A 18 anni l’attrice Mariasole Pollio non si ferma, anzi forte di esperienze che vanno dalla tv al cinema, da Don Matteo a Se son rose di Pieraccioni, e del suo milione di follower sui social, ha appena presentato a Cannes un progetto a cui tiene molto. È Pooh – Nell’anima, il primo docufilm sui Pooh, targato One More Pictures e realizzato in collaborazione con Rai Documentari. Una storia di amore, amicizia, musica e famiglia, che verrà realizzato con interviste, materiali di repertorio e testimonianze di personaggi famosi, ma anche inserti di fiction. Di questi ultimi sarà protagonista proprio Mariasole, nei panni di una ragazza del nuovo millennio che “scopre” i Pooh e ne diventa in qualche modo fan.
Che tipo di avventura sarà per te Pooh - Nell’anima?
«Straordinaria, a livello di emozioni, di musica e di positive vibes. Un progetto molto speciale, di cui sarò in qualche modo protagonista, una sorta di fil rouge che racconta attraverso le loro canzoni questa straordinaria avventura di amicizia e musica durata più di cinquant’anni, eppure sempre attuale e contemporanea».
Tu parti bene, fan dei Pooh lo eri già.
«È vero, mi rendo sempre più conto che le loro canzoni hanno scandito e accompagnato la vita di tante generazioni, compresa la mia. Ritrovarsi a qualsiasi età, da quella di noi teen a quella dei miei genitori o dei miei nonni, nei loro testi e negli argomenti sempre attuali e all’avanguardia: è questa, la magia dei Pooh».
Com’è stato "affiancare" Roby Facchinetti?
«Ho scoperto che oltre ad essere il mito della musica che tutti conosciamo è una persona meravigliosa. Ha degli occhi che esprimono tutto il suo grande cuore e il talento leggendario. Per me è un vero onore potergli stare accanto, ha molto da insegnare a livello sia artistico che umano. Non vedo l’ora che inizino le riprese del “nostro” docufilm, so già che sarà un’emozione grande poter vivere da così vicino una storia meravigliosa di cui Roby è stato un grande protagonista».

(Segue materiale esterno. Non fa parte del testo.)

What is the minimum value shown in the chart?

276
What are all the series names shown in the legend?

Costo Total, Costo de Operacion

La tua canzone preferita dei Pooh?
«"Chi fermerà la musica", senza dubbio. (La intona di fronte a me, nda)»
Posso chiederti perché?
«La musica non deve essere fermata da niente e da nessuno, in effetti non può essere fermata: ci ha uniti tutti anche durante la pandemia, tenendo alta la voglia di vivere e perché no anche cantare insieme, dal vivo, dai balconi prima, oggi nei concerti finalmente di nuovo “in persona”.».
Che significato ha e che ruolo riveste la musica nella tua vita?

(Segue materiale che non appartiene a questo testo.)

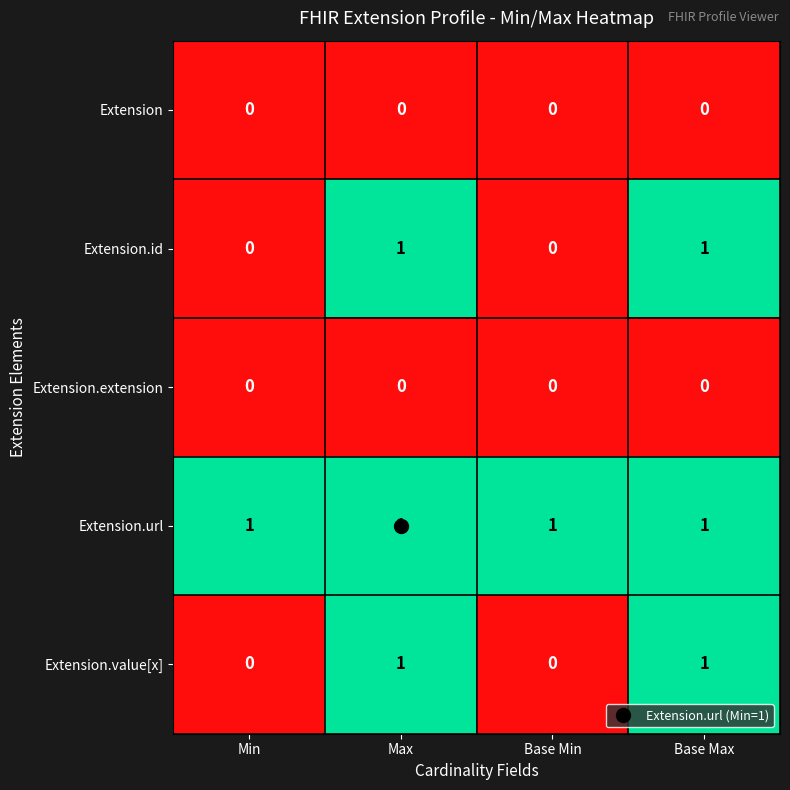

Which series has the largest total across all categories?

Extension.url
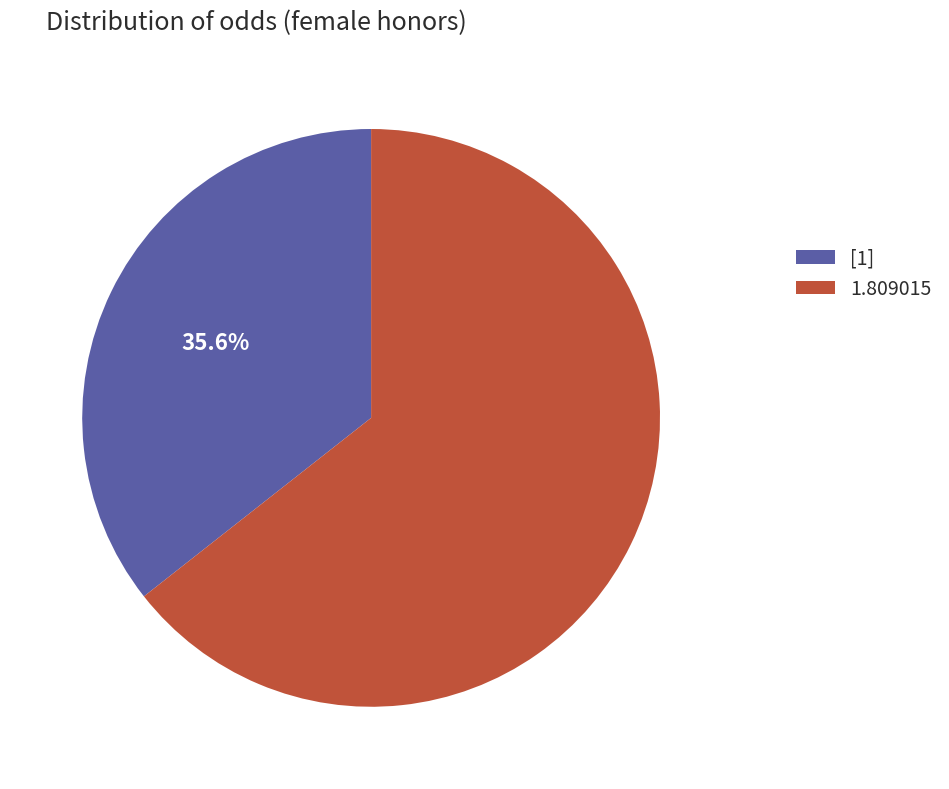

What is the largest slice in the pie chart?

1.809015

«È l’ispirazione di ogni giornata, quell’emozione che parte da dentro e che non puoi fare a meno di regalare a chiunque ti stia accanto».
Nel tuo libro Oltre scrivevi: «Viviamo sulle montagne russe, tocchiamo il cielo con un dito e poi precipitiamo. Credo che capiti a tutti, di certo è capitato a me. Eppure, niente mi ha mai fermata. Ecco perché ho scritto questo libro: per raccontarvi che non esistono solo i colori, ma anche le sfumature. E per ricordarvi di credere sempre nella luce, la vostra». Ci credi ancora?
«Sempre. Se sono arrivata fin qui, ovunque sia questo qui, è proprio grazie alla luce che ho avuto la fortuna di riscoprire in me, e che provo sempre a riscoprire, ogni giorno. Anche grazie a incontri magici, come quello con Roby Facchinetti».